In 2012, Dave Zirin looked at the backlash to the 1968 Black Power salute. He writes:

"Within hours, the IOC planted a rumor that Smith and Carlos had been stripped of their medals (although this was not in fact true) and expelled from the Olympic Village. Brundage wanted to send a message to every athlete that there would be punishment for any political demonstrations on the field of play. But Brundage was not alone in his furious reaction. The Los Angeles Times accused Smith and Carlos of a “Nazi-like salute.” Time had a distorted version of the Olympic logo on its cover but instead of the motto “Faster, Higher, Stronger,” it blared “Angrier, Nastier, Uglier.” The Chicago Tribune called the act “an embarrassment visited upon the country,” an “act contemptuous of the United States,” and “an insult to their countrymen.” Smith and Carlos were “renegades” who would come home to be “greeted as heroes by fellow extremists,” lamented the paper. But the coup de grâce was by a young reporter for the Chicago American named Brent Musburger who called them “a pair of black-skinned storm troopers.”

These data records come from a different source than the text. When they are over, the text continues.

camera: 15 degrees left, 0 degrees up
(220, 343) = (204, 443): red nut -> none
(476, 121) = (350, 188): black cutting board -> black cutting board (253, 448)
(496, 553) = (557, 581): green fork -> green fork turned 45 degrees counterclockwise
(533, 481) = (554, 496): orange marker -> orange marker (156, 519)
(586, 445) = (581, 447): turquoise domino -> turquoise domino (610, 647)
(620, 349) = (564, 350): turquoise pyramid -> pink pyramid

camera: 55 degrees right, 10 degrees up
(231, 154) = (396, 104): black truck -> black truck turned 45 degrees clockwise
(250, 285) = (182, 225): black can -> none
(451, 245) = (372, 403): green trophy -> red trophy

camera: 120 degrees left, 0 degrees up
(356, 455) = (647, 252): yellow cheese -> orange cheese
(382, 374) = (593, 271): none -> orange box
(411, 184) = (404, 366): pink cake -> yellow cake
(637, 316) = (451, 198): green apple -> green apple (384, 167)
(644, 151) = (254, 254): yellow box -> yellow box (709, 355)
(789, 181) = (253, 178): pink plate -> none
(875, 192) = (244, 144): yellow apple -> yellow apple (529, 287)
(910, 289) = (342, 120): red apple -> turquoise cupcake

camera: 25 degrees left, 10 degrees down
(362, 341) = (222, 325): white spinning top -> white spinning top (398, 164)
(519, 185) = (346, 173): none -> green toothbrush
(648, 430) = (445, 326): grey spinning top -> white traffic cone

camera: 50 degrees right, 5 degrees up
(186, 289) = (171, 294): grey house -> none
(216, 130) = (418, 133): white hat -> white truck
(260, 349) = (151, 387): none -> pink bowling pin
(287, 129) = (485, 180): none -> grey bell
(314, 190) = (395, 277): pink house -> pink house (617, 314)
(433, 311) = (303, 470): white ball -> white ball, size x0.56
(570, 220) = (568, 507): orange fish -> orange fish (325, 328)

If there is any comfort for Kaepernick to take from all of this, it is that Smith and Carlos did receive support from other athletes. They recognized the courage that Carlos and Smith's actions had taken, and they supported Smith and Carlos as the storm raged in the American media and among the American public. Already, some athletes have stepped forward to support Colin Kaepernick. One remarkable essay has shown that the Star Spangled Banner is a racist anthem that celebrates the killing of slaves.  Journalists are beginning to write columns in which they point to the bravery behind a decision to do something so spectacularly unpopular in order to do what someone thinks is the right thing to do -- one of those principles that Americans tell each other they admire.

We say that we admire individuals, and the hero who follows his conscience rather than follows the crowd. Perhaps at some point, we'll actually start celebrating the brave men and women who stand -- or sit -- for what they believe in.